_WORK TO COMPLETE_
**a.** Copy the Kimi-VL report text word for word, starting at "The paper demonstrates" and ending at "enhanced multimodal reasoning.".
**b.** Answer these questions from the Kimi-VL report text:
(i) How many parameters does the language decoder use?
(ii) What three components make up the model's core architecture?
(iii) Up to how many tokens does the training process handle?
**c.** Carry on the Kimi-VL report text from its last sentence.

Abstract PDF Upgrade to Chat

Summary

The paper presents an efficient multimodal VLM that excels in OCR, mathematical reasoning, and multi-image tasks using a compact 2.8B parameter MoE language decoder.
The paper details a hybrid training paradigm combining standalone ViT pre-training and joint image-text training phases, processing up to 4.4 trillion tokens.
The paper demonstrates practical improvements in handling extended context lengths with a 128K window and optimized parallel processing for enhanced multimodal reasoning.

Kimi-VL Technical Report

Abstract and Introduction

The Kimi-VL report introduces an efficient open-source Mixture-of-Experts (MoE) vision-LLM capable of advanced multimodal reasoning across diverse domains. The model leverages only 2.8 billion parameters in its language decoder while demonstrating proficiency in a variety of challenging multimodal tasks, including OCR, mathematical reasoning, and multi-image understanding. Alongside its general-purpose VLM capabilities, Kimi-VL surpasses some state-of-the-art models such as GPT-4o in several aspects, particularly in processing extensive contexts through its 128K extended context window. These advantages position Kimi-VL as a promising tool in efficient multimodal thinking and reasoning.

Model Architecture

The core architecture of Kimi-VL consists of three integral components: MoonViT, an MLP projector, and a MoE LLM. MoonViT acts as a native-resolution vision encoder, adapted to handle varying image resolutions effectively by employing patch packing mechanisms similar to NaViT. The MLP projector facilitates the bridging of vision and language modalities, maintaining compatibility across computational operators used in language modeling. The MoE language decoder activates a compact parameter set to deliver efficient reasoning capabilities, showing significant improvements over traditional dense architectures in multimodal tasks.

Figure 1: The model architecture of Kimi-VL, consisting of a MoonViT vision encoder, an MLP projector, and a Mixture-of-Experts language decoder.

Training Paradigms

Kimi-VL's training is divided into multiple stages, beginning with standalone ViT training and followed by joint pre-training to solidify language and multimodal understanding. Specifically, it integrates image-text pairs during ViT training using contrastive and cross-entropy losses, then proceeds with joint stages to fuse language comprehension with visual capabilities. The final training phases focus on long-context activation, optimizing for extended sequence processing by scaling the context length significantly.

_SOURCE INFORMATION_
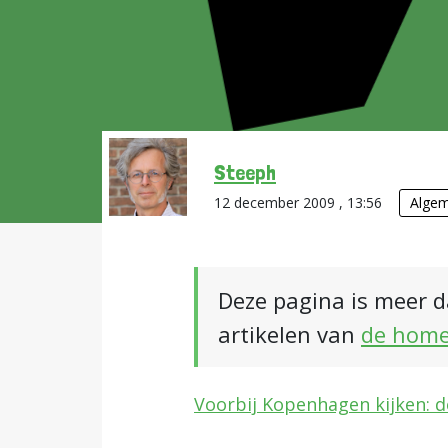
Steeph
12 december 2009 , 13:56
Alge
Deze pagina is meer d
artikelen van
de hom
Voorbij Kopenhagen kijken: d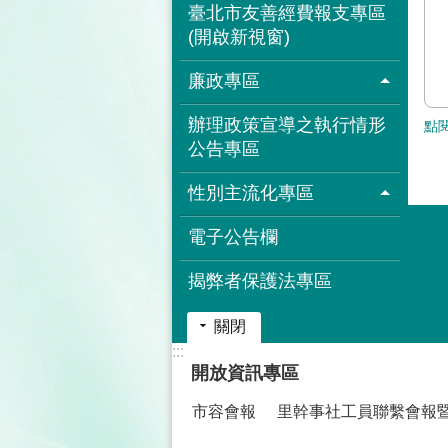
臺北市友善經費報支專區
(開啟新視窗)
廉政專區
辦理政策宣導之執行情形
點
公告專區
性別主流化專區
電子公告欄
揭弊者保護法專區
關閉
:::
開放資訊專區
市容會報
里幹事社工員聯繫會報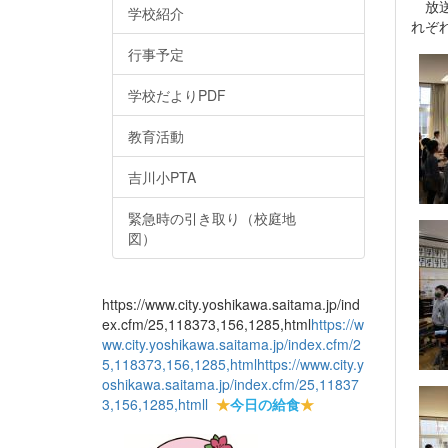
放送
学校紹介
れぞ
行事予定
学校だよりPDF
教育活動
吉川小PTA
緊急時の引き取り（校庭地
図）
https://www.city.yoshikawa.saitama.jp/ind
ex.cfm/25,118373,156,1285,html
https://w
ww.city.yoshikawa.saitama.jp/index.cfm/2
5,118373,156,1285,html
https://www.city.y
oshikawa.saitama.jp/index.cfm/25,11837
3,156,1285,html
l
★
今日の給食
★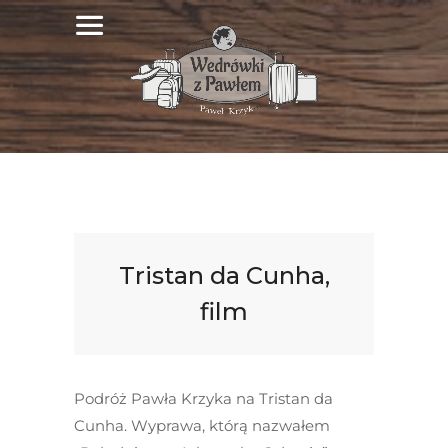
Tristan da Cunha,
film
Podróż Pawła Krzyka na Tristan da
Cunha. Wyprawa, którą nazwałem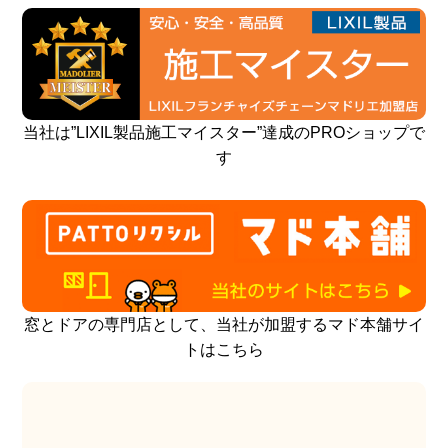
当社は”LIXIL製品施工マイスター”達成のPROショップで
す
窓とドアの専門店として、当社が加盟するマド本舗サイ
トはこちら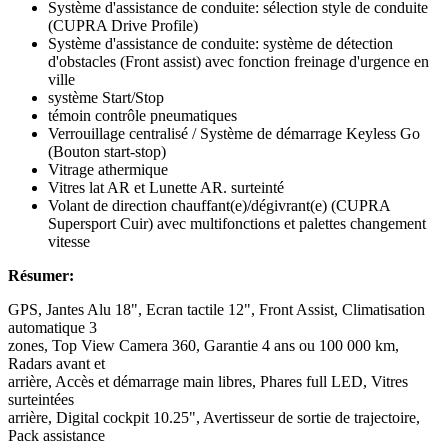
Système d'assistance de conduite: sélection style de conduite
(CUPRA Drive Profile)
Système d'assistance de conduite: système de détection
d'obstacles (Front assist) avec fonction freinage d'urgence en
ville
système Start/Stop
témoin contrôle pneumatiques
Verrouillage centralisé / Système de démarrage Keyless Go
(Bouton start-stop)
Vitrage athermique
Vitres lat AR et Lunette AR. surteinté
Volant de direction chauffant(e)/dégivrant(e) (CUPRA
Supersport Cuir) avec multifonctions et palettes changement
vitesse
Résumer:
GPS, Jantes Alu 18", Ecran tactile 12", Front Assist, Climatisation
automatique 3
zones, Top View Camera 360, Garantie 4 ans ou 100 000 km,
Radars avant et
arrière, Accès et démarrage main libres, Phares full LED, Vitres
surteintées
arrière, Digital cockpit 10.25", Avertisseur de sortie de trajectoire,
Pack assistance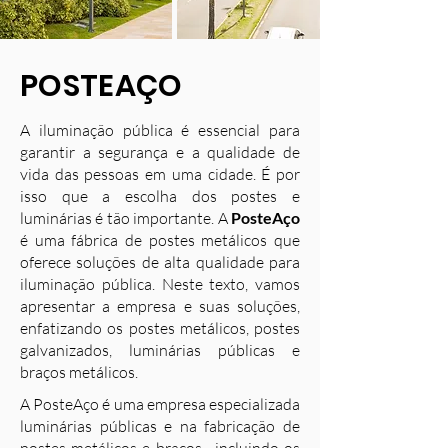
POSTEAÇO
A iluminação pública é essencial para
garantir a segurança e a qualidade de
vida das pessoas em uma cidade. É por
isso que a escolha dos postes e
luminárias é tão importante. A
PosteAço
é uma fábrica de postes metálicos que
oferece soluções de alta qualidade para
iluminação pública. Neste texto, vamos
apresentar a empresa e suas soluções,
enfatizando os postes metálicos, postes
galvanizados, luminárias públicas e
braços metálicos.
A PosteAço é uma empresa especializada
luminárias públicas e na fabricação de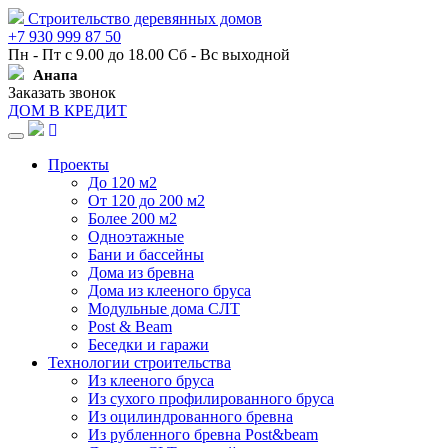
Строительство деревянных домов
+7 930 999 87 50
Пн - Пт с 9.00 до 18.00 Сб - Вс выходной
Анапа
Заказать звонок
ДОМ В КРЕДИТ
Навигация
Проекты
До 120 м2
От 120 до 200 м2
Более 200 м2
Одноэтажные
Бани и бассейны
Дома из бревна
Дома из клееного бруса
Модульные дома СЛТ
Post & Beam
Беседки и гаражи
Технологии строительства
Из клееного бруса
Из сухого профилированного бруса
Из оцилиндрованного бревна
Из рубленного бревна Post&beam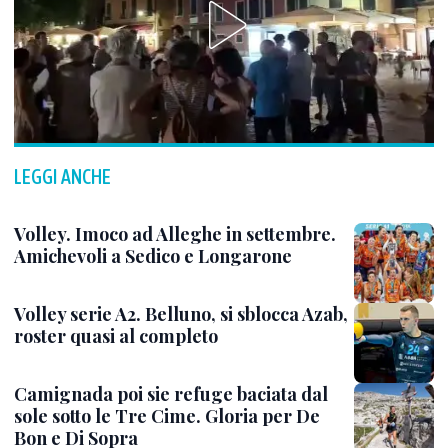
LEGGI ANCHE
Volley. Imoco ad Alleghe in settembre.
Amichevoli a Sedico e Longarone
Volley serie A2. Belluno, si sblocca Azab,
roster quasi al completo
Camignada poi sie refuge baciata dal
sole sotto le Tre Cime. Gloria per De
Bon e Di Sopra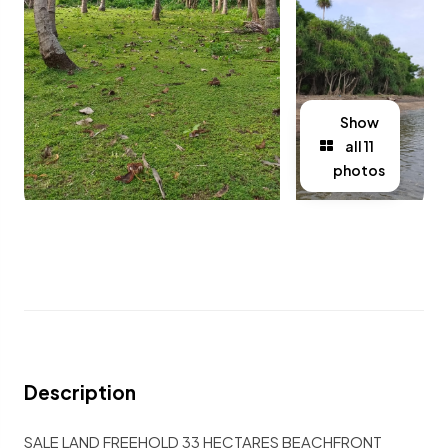
Show
all 11
photos
Description
SALE LAND FREEHOLD 33 HECTARES BEACHFRONT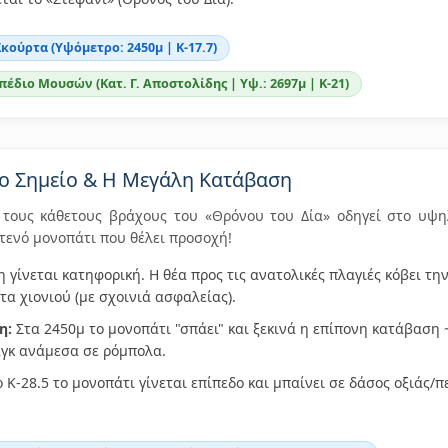
Σκούρτα (Υψόμετρο: 2450μ | Κ-17.7)
πέδιο Μουσών (Κατ. Γ. Αποστολίδης | Υψ.: 2697μ | Κ-21)
ρο Σημείο & Η Μεγάλη Κατάβαση
 τους κάθετους βράχους του «Θρόνου του Δία» οδηγεί στο υψη
 Στενό μονοπάτι που θέλει προσοχή!
η γίνεται κατηφορική. Η θέα προς τις ανατολικές πλαγιές κόβει τ
α χιονιού (με σχοινιά ασφαλείας).
η:
Στα 2450μ το μονοπάτι "σπάει" και ξεκινά η επίπονη κατάβαση
ζαγκ ανάμεσα σε ρόμπολα.
 Κ-28.5 το μονοπάτι γίνεται επίπεδο και μπαίνει σε δάσος οξιάς/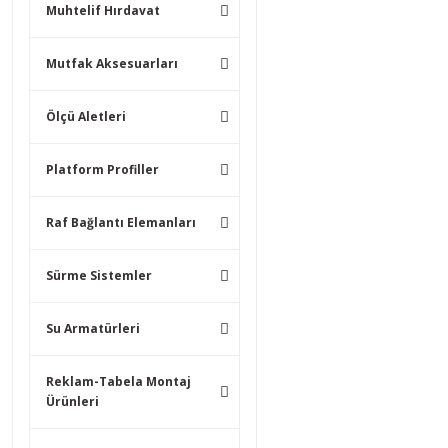
Muhtelif Hırdavat
Mutfak Aksesuarları
Ölçü Aletleri
Platform Profiller
Raf Bağlantı Elemanları
Sürme Sistemler
Su Armatürleri
Reklam-Tabela Montaj
Ürünleri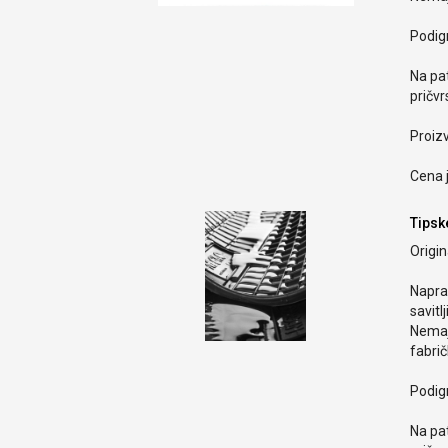
Podign
Na pa
pričvr
Proiz
Cena j
Tipsk
Origi
Naprav
savitlj
Nemaju
fabri
Podign
Na pa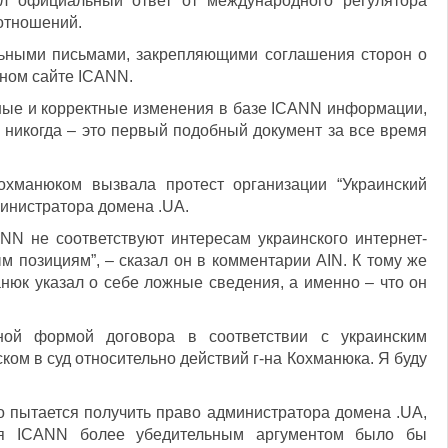
л официальный ответ от международного регулятора
отношений.
ьными письмами, закрепляющими соглашения сторон о
ном сайте ICANN.
ные и корректные изменения в базе ICANN информации,
 никогда – это первый подобный документ за все время
хманюком вызвала протест организации “Украинский
министратора домена .UA.
N не соответствуют интересам украинского интернет-
 позициям”, – сказал он в комментарии AIN. К тому же
анюк указал о себе ложные сведения, а именно – что он
ой формой договора в соответствии с украинским
ком в суд относительно действий г-на Кохманюка. Я буду
о пытается получить право администратора домена .UA,
ля ICANN более убедительным аргументом было бы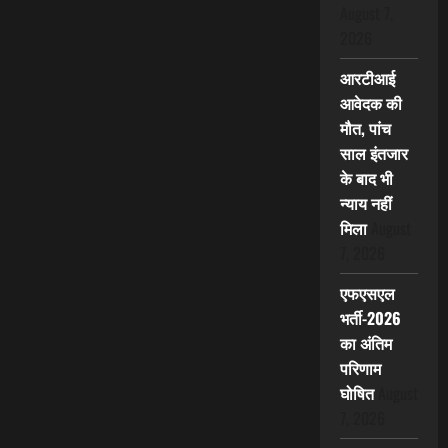
August 7,
2026
आरटीआई
आवेदक की
मौत, पांच
साल इंतजार
के बाद भी
न्याय नहीं
मिला
August
7, 2026
एफएसएल
भर्ती-2026
का अंतिम
परिणाम
घोषित
August
7, 2026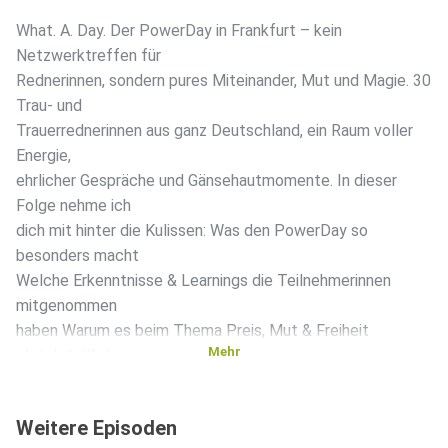
What. A. Day. Der PowerDay in Frankfurt – kein
Netzwerktreffen für
Rednerinnen, sondern pures Miteinander, Mut und Magie. 30
Trau- und
Trauerrednerinnen aus ganz Deutschland, ein Raum voller
Energie,
ehrlicher Gespräche und Gänsehautmomente. In dieser
Folge nehme ich
dich mit hinter die Kulissen: Was den PowerDay so
besonders macht
Welche Erkenntnisse & Learnings die Teilnehmerinnen
mitgenommen
haben Warum es beim Thema Preis, Mut & Freiheit
Mehr
plötzlich Klick
gemacht hat Und was das Ganze mit „Better Together“ im
echten Leben
Weitere Episoden
zu tun hat Egal, ob du dabei warst oder nicht – diese Folge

_TASK-BY-TASK RESULTS_
**a.**
The paper demonstrates practical improvements in handling extended context lengths with a 128K window and optimized parallel processing for enhanced multimodal reasoning.

**b.**
(i) 2.8 billion parameters.
(ii) MoonViT, an MLP projector, and a MoE LLM.
(iii) Up to 4.4 trillion tokens.

**c.**
Figure 2: The pre-training stages of Kimi-VL consuming a total of 4.4 trillion tokens, emphasizing joint training phases.

Evaluation and Performance

Kimi-VL demonstrates competitive performance across various benchmarks such as MMMU, MathVista, and InfoVQA, indicating its effectiveness in multimodal reasoning and understanding. The extended context window allows for nuanced comprehension of long-form inputs, contributing to substantial accuracy in document and video task evaluations. Moreover, Kimi-VL-Thinking, an advanced variant, further enhances reasoning through refined supervised fine-tuning and reinforcement learning techniques.

Figure 3: Highlights of Kimi-VL performance across general, OCR, multi-image, long video, document, and agent benchmarks.

Infrastructure and Optimization

The infrastructure supporting Kimi-VL emphasizes efficiency through parallel processing strategies including data, expert, pipeline, and context parallelism. These strategies significantly improve throughput, facilitating large-scale training operations with optimal resource utilization. Enhanced Muon optimization ensures robust data handling and parameter updating, contributing to seamless integration of multimodal inputs during training processes.

Conclusion

This report presents Kimi-VL as a highly efficient, multimodal VLM model, designed to excel in complex reasoning scenarios across various domains. Despite its optimized architecture, challenges regarding handling domain-specific or long-context tasks persist but are manageable with further scaling and algorithm refinement. Kimi-VL represents a substantial advancement in multimodal AI, setting the stage for future research and applications that require sophisticated understanding across image, text, and video modalities.